[Stored data]
----
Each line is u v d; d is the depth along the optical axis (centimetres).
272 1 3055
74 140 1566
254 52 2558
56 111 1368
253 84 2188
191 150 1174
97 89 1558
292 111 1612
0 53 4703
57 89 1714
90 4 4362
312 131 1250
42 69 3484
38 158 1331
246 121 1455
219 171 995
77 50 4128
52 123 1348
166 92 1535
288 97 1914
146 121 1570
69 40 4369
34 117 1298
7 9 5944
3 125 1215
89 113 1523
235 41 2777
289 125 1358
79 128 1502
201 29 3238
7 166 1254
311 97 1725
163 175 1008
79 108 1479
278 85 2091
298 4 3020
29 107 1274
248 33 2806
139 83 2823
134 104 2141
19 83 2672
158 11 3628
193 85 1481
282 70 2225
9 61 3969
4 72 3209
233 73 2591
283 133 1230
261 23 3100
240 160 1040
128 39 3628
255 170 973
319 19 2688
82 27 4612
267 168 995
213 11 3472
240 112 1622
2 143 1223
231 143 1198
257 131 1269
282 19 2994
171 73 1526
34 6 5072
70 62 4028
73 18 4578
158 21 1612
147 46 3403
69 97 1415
----
-- TASK PROMPT --
Write out, word for word, every line from the one containing "278 85 2091" through the last line of the records above.

-- WRITTEN ANSWER --
278 85 2091
298 4 3020
29 107 1274
248 33 2806
139 83 2823
134 104 2141
19 83 2672
158 11 3628
193 85 1481
282 70 2225
9 61 3969
4 72 3209
233 73 2591
283 133 1230
261 23 3100
240 160 1040
128 39 3628
255 170 973
319 19 2688
82 27 4612
267 168 995
213 11 3472
240 112 1622
2 143 1223
231 143 1198
257 131 1269
282 19 2994
171 73 1526
34 6 5072
70 62 4028
73 18 4578
158 21 1612
147 46 3403
69 97 1415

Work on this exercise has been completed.